In [11] another way is introduced for data extraction which has used an ontology to model the data to be extracted. Here, the data in a web page is first converted into XML, then mapped with the data model. The definition of the data model and the mapping are done manually. Then an automatic process is carried out for extraction task. The final result is an XML document that contains a standardized data set. This system is applicable only to Web sources that have a fixed structure which is a main weakness in the system. Therefore this method is not suitable for our problem since we have to deal with various types of Web pages.

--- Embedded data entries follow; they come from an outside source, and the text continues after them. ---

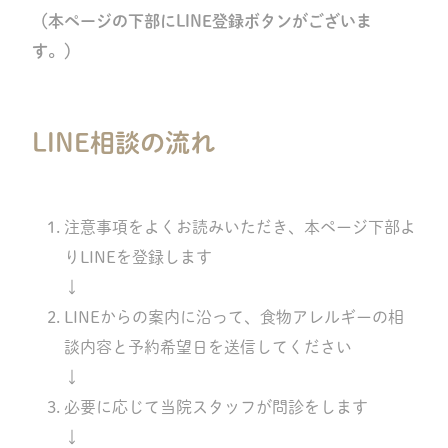
（本ページの下部にLINE登録ボタンがございま
す。）
LINE相談の流れ
注意事項をよくお読みいただき、本ページ下部よ
りLINEを登録します
↓
LINEからの案内に沿って、食物アレルギーの相
談内容と予約希望日を送信してください
↓
必要に応じて当院スタッフが問診をします
↓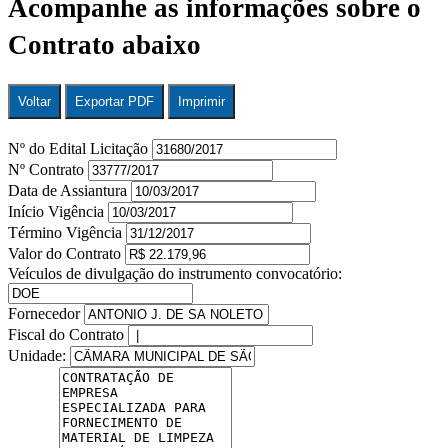
Acompanhe as informações sobre o
Contrato abaixo
Voltar
Exportar PDF
Imprimir
Nº do Edital Licitação
Nº Contrato
Data de Assiantura
Início Vigência
Término Vigência
Valor do Contrato
Veículos de divulgação do instrumento convocatório:
Fornecedor
Fiscal do Contrato
Unidade: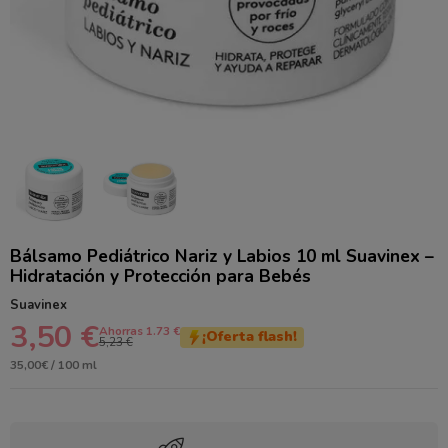
Bálsamo Pediátrico Nariz y Labios 10 ml Suavinex –
Hidratación y Protección para Bebés
Suavinex
3,50 €
Ahorras 1.73 €
¡Oferta flash!
5,23 €
35,00€ / 100 ml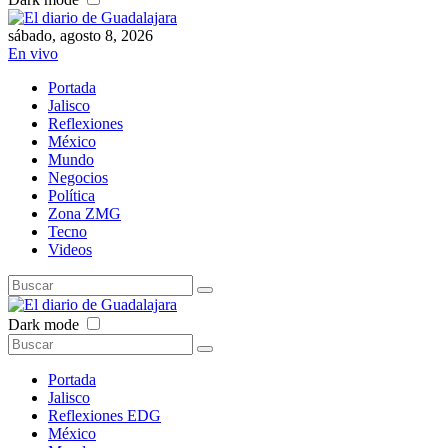
sábado, agosto 8, 2026
En vivo
Portada
Jalisco
Reflexiones
México
Mundo
Negocios
Política
Zona ZMG
Tecno
Videos
Dark mode
Portada
Jalisco
Reflexiones EDG
México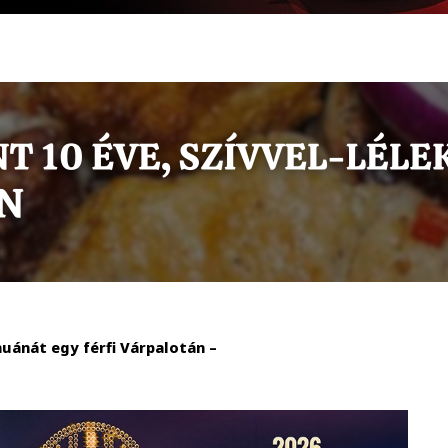
uánát egy férfi Várpalotán –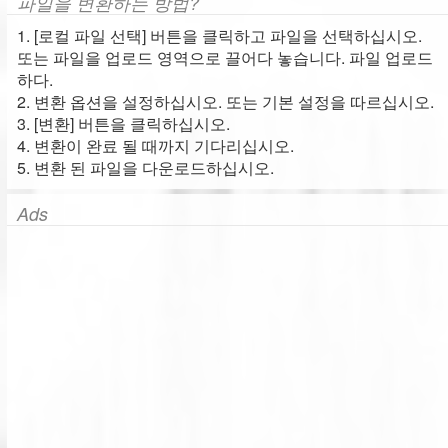
파일을 변환하는 방법?
1. [로컬 파일 선택] 버튼을 클릭하고 파일을 선택하십시오.
또는 파일을 업로드 영역으로 끌어다 놓습니다. 파일 업로드
하다.
2. 변환 옵션을 설정하십시오. 또는 기본 설정을 따르십시오.
3. [변환] 버튼을 클릭하십시오.
4. 변환이 완료 될 때까지 기다리십시오.
5. 변환 된 파일을 다운로드하십시오.
Ads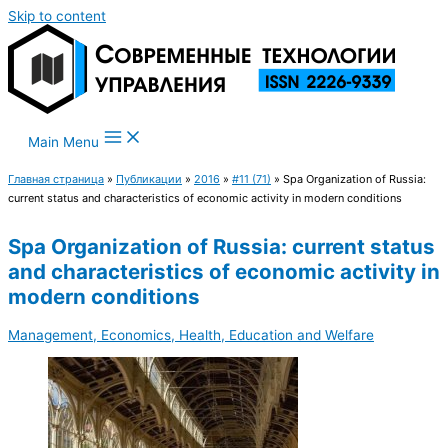
Skip to content
Main Menu
Главная страница
»
Публикации
»
2016
»
#11 (71)
»
Spa Organization of Russia:
current status and characteristics of economic activity in modern conditions
Spa Organization of Russia: current status
and characteristics of economic activity in
modern conditions
Management, Economics, Health, Education and Welfare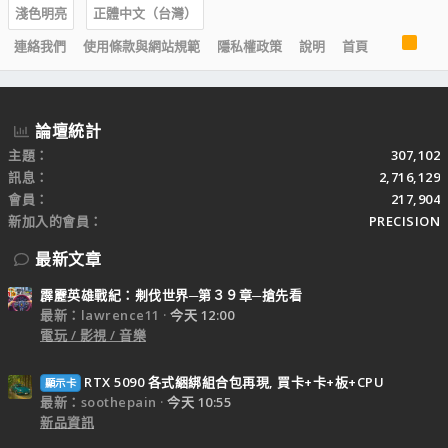
淺色明亮
正體中文（台灣）
R
連絡我們
使用條款與網站規範
隱私權政策
說明
首頁
S
S
論壇統計
主題
307,102
訊息
2,716,129
會員
217,904
新加入的會員
PRECISION
最新文章
霹靂英雄戰紀：刜伐世界─第３９章─搶先看
最新：lawrence11
今天 12:00
電玩 / 影視 / 音樂
RTX 5090 各式綑綁組合包再現, 買卡+卡+板+CPU
顯示卡
最新：soothepain
今天 10:55
新品資訊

Another approach for Web data extraction is natural language processing. RAPIER [6], SRV [7], and WHISK[8] are some of research we can find for natural language processing in the literature. RAPIER has used both delimiters and content description which exploits the syntactic and semantic information for the extraction. A part-of-speech tagger is used to obtain the syntactic information while a lexicon of semantic classes is used to obtain the semantic information. The tagger takes sentences as input and labels each word as noun, verb, adjective etc. [6].

However, natural language processing techniques are not well suited for web data extraction as the Web sources often do not have a rich grammatical structure. In addition, natural language processing techniques tend to be slow. Therefore these techniques are not suitable for our problem since the number of document collections on the Web is large and in our problem the extraction is expected to be performed on the fly.

Considering the above mentioned methods we can say to solve our problem an ontology based method will be suitable since those methods are independent from the structure and formatting of the source pages. Even if these methods are domain dependent and required manual coding they are best suited to work with distinct Web sources.